Er Referent müsse nach seiner Ansicht der Sachen Lage, und nach den von ihm vorausgeschickten Gründen seinen Antrag dahin stellen: der General Landesdirektion mit Anschluß sämtlicher Acten zu rescribiren, daß sie diese Sache als kompetente Kulturstelle ferner behandeln und verbescheiden, und in Gemäsheit der Kulturs-Mandate, die Unterthanen weder in der Einmädigmachung, noch an der Zweimädigmachung ihrer Wiesen durch die Weidenschaft eines Dritten verhindern lassen soll. Im ersteren Falle habe die Weidenschaft bis Jacobi264, im andern Falle {11v} bis Michaelis265 ohne Ersatz zu weichen. Auch soll die Weidenschaft in den Hölzern nur so weit statt finden, als sie den darin gelegenen Wiesen zu verstandener geschlossener Zeit unschädlich, und der Forstkultur selbst nicht schade, welches nach den individuellen Umständen zu ermessen sey.

Allein das Ministerial Justizdepartement glaube, daß die Sache an die Kulturs-Instanz zu verweisen, derselben aber in materialibus nichts vorzuschreiben wäre.

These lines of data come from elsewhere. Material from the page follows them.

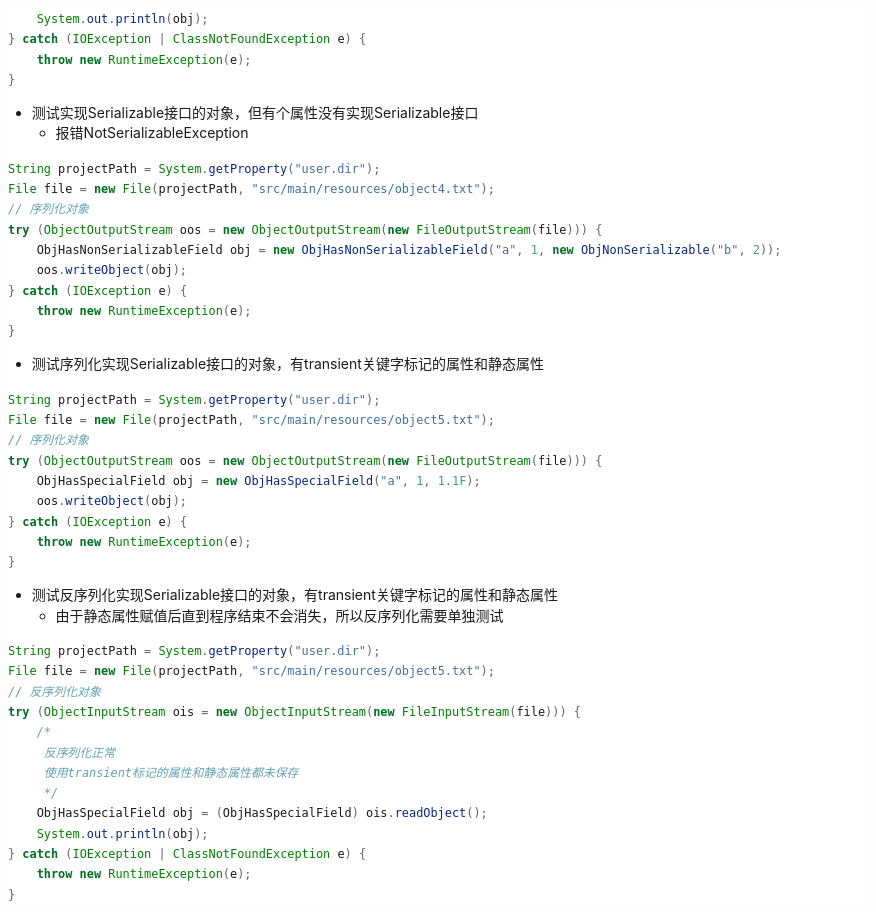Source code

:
 ```java
    System.out.println(obj);
} catch (IOException | ClassNotFoundException e) {
    throw new RuntimeException(e);
}
```

* 测试实现Serializable接口的对象，但有个属性没有实现Serializable接口
    * 报错NotSerializableException

```java
String projectPath = System.getProperty("user.dir");
File file = new File(projectPath, "src/main/resources/object4.txt");
// 序列化对象
try (ObjectOutputStream oos = new ObjectOutputStream(new FileOutputStream(file))) {
    ObjHasNonSerializableField obj = new ObjHasNonSerializableField("a", 1, new ObjNonSerializable("b", 2));
    oos.writeObject(obj);
} catch (IOException e) {
    throw new RuntimeException(e);
}
```

* 测试序列化实现Serializable接口的对象，有transient关键字标记的属性和静态属性

```java
String projectPath = System.getProperty("user.dir");
File file = new File(projectPath, "src/main/resources/object5.txt");
// 序列化对象
try (ObjectOutputStream oos = new ObjectOutputStream(new FileOutputStream(file))) {
    ObjHasSpecialField obj = new ObjHasSpecialField("a", 1, 1.1F);
    oos.writeObject(obj);
} catch (IOException e) {
    throw new RuntimeException(e);
}
```

* 测试反序列化实现Serializable接口的对象，有transient关键字标记的属性和静态属性
    * 由于静态属性赋值后直到程序结束不会消失，所以反序列化需要单独测试

```java
String projectPath = System.getProperty("user.dir");
File file = new File(projectPath, "src/main/resources/object5.txt");
// 反序列化对象
try (ObjectInputStream ois = new ObjectInputStream(new FileInputStream(file))) {
    /*
     反序列化正常
     使用transient标记的属性和静态属性都未保存
     */
    ObjHasSpecialField obj = (ObjHasSpecialField) ois.readObject();
    System.out.println(obj);
} catch (IOException | ClassNotFoundException e) {
    throw new RuntimeException(e);
}
```
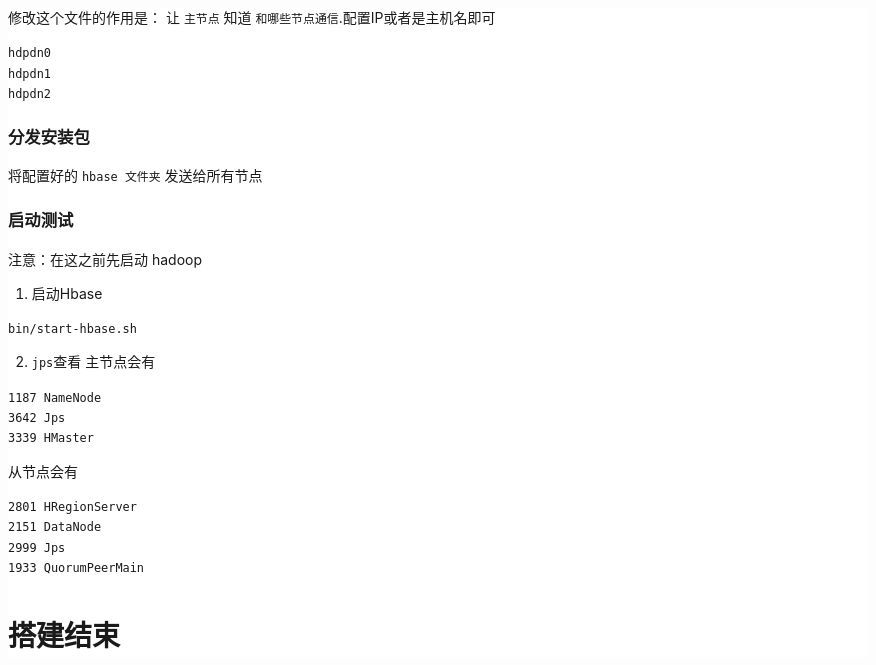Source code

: 修改这个文件的作用是： 让 `主节点` 知道 `和哪些节点通信`.配置IP或者是主机名即可
```
hdpdn0
hdpdn1
hdpdn2
```

### 分发安装包

将配置好的 `hbase 文件夹` 发送给所有节点

### 启动测试

注意：在这之前先启动 hadoop

1. 启动Hbase
```
bin/start-hbase.sh
```
2. `jps`查看
主节点会有
```
1187 NameNode
3642 Jps
3339 HMaster
```
从节点会有
```
2801 HRegionServer
2151 DataNode
2999 Jps
1933 QuorumPeerMain
```

# 搭建结束
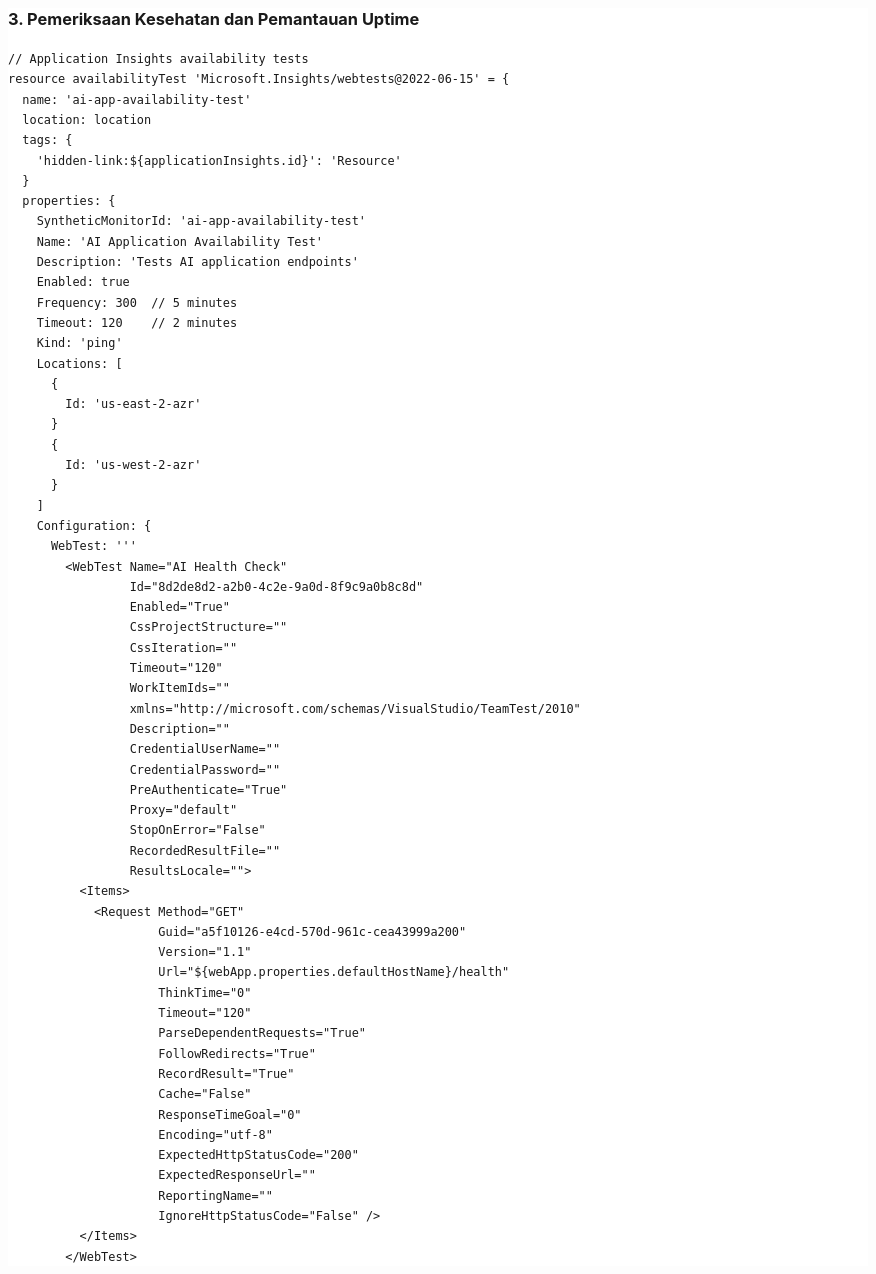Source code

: ### 3. Pemeriksaan Kesehatan dan Pemantauan Uptime

```bicep
// Application Insights availability tests
resource availabilityTest 'Microsoft.Insights/webtests@2022-06-15' = {
  name: 'ai-app-availability-test'
  location: location
  tags: {
    'hidden-link:${applicationInsights.id}': 'Resource'
  }
  properties: {
    SyntheticMonitorId: 'ai-app-availability-test'
    Name: 'AI Application Availability Test'
    Description: 'Tests AI application endpoints'
    Enabled: true
    Frequency: 300  // 5 minutes
    Timeout: 120    // 2 minutes
    Kind: 'ping'
    Locations: [
      {
        Id: 'us-east-2-azr'
      }
      {
        Id: 'us-west-2-azr'
      }
    ]
    Configuration: {
      WebTest: '''
        <WebTest Name="AI Health Check" 
                 Id="8d2de8d2-a2b0-4c2e-9a0d-8f9c9a0b8c8d" 
                 Enabled="True" 
                 CssProjectStructure="" 
                 CssIteration="" 
                 Timeout="120" 
                 WorkItemIds="" 
                 xmlns="http://microsoft.com/schemas/VisualStudio/TeamTest/2010" 
                 Description="" 
                 CredentialUserName="" 
                 CredentialPassword="" 
                 PreAuthenticate="True" 
                 Proxy="default" 
                 StopOnError="False" 
                 RecordedResultFile="" 
                 ResultsLocale="">
          <Items>
            <Request Method="GET" 
                     Guid="a5f10126-e4cd-570d-961c-cea43999a200" 
                     Version="1.1" 
                     Url="${webApp.properties.defaultHostName}/health" 
                     ThinkTime="0" 
                     Timeout="120" 
                     ParseDependentRequests="True" 
                     FollowRedirects="True" 
                     RecordResult="True" 
                     Cache="False" 
                     ResponseTimeGoal="0" 
                     Encoding="utf-8" 
                     ExpectedHttpStatusCode="200" 
                     ExpectedResponseUrl="" 
                     ReportingName="" 
                     IgnoreHttpStatusCode="False" />
          </Items>
        </WebTest>
```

Nach hierüber im Staatsrathe gehaltener Umfrage, wurde der vorgetragene Gegenstand, so wie er gegenwärtig liegt, durch die Mehrheit der Ministerialstimmen als eine blose Justizsache angesehen, und beschloßen, dem Hofrathe zu rescribiren: wie Seine Churfürstliche Durchlaucht zwar wünschten, daß die Eigenthümer der im Streit befangenen Strecken durch Zweimädigmachung der dabei sich befindenden Wiesen, die Kultur in jener Gegend ausbreiten und in eine grössere Aufnahm bringen möchten, gegenwärtig {12r} aber, wo dieser Fall noch nicht eintrette und die Frage von Zweimädigmachung der Wiesen nicht seye, habe der Churfürstliche Hofrath in Appellatorio salvo Revisorii zu erkennen, was Rechtens sey266.

Vorlage der Beschlüsse beim Kurfürsten und Genehmigung.

Anmerkungen

258
Druck des pfalzneuburgischen Landtagsabschieds vom 10. Juni 1802: RegBl. 1802, Sp. 471f., 487 – 490, 511 f.
259
Zum Fortgang vgl. Nr. 82 (Staatsrat vom 5. Januar 1803), TOP 2.
260
Es handelt sich wohl um den Kontrolleur bei dem Hofzahlamt Franz Xaver Grosch (HStK 1802, S. 92).
261
Vgl. etwa die entsprechenden Bestimmungen in den Mandaten zum »Landculturswesen« vom 24. März 1762, 3. Juni 1762 und 12. November 1762 (KGS Nr. V.18, S. 453 – 458; Nr. V.19, S. 458 – 461; Nr. V.20, S. 462 – 464).
262
Einschlägig war die VO betr. die »Vertheilung der Gemeindswaltungen« vom 19. Oktober 1795 (MGS Bd. 5, Nr. V.155, S. 331 f.).
263
Gemeint sind die Mandate im »Landculturswesen« vom 24. März, siehe Anm. 261.
264
25. Juli.
265
29. September.
266
Der Fall wird wieder aufgegriffen in Nr. 107 (Staatsrat vom 18. Mai 1803), TOP 1.